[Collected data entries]
▬▬▬▬▬▬

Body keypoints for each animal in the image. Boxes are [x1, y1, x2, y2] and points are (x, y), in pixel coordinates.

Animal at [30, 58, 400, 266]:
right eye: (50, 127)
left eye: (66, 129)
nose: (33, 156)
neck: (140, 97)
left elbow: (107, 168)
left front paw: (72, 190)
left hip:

▬▬▬▬▬▬

**WORK TO BE COMPLETED:** Your answer must be every record above, retyped exactly.

**RESULT OF THE EXERCISE:**
Body keypoints for each animal in the image. Boxes are [x1, y1, x2, y2] and points are (x, y), in pixel coordinates.

Animal at [30, 58, 400, 266]:
right eye: (50, 127)
left eye: (66, 129)
nose: (33, 156)
neck: (140, 97)
left elbow: (107, 168)
left front paw: (72, 190)
left hip:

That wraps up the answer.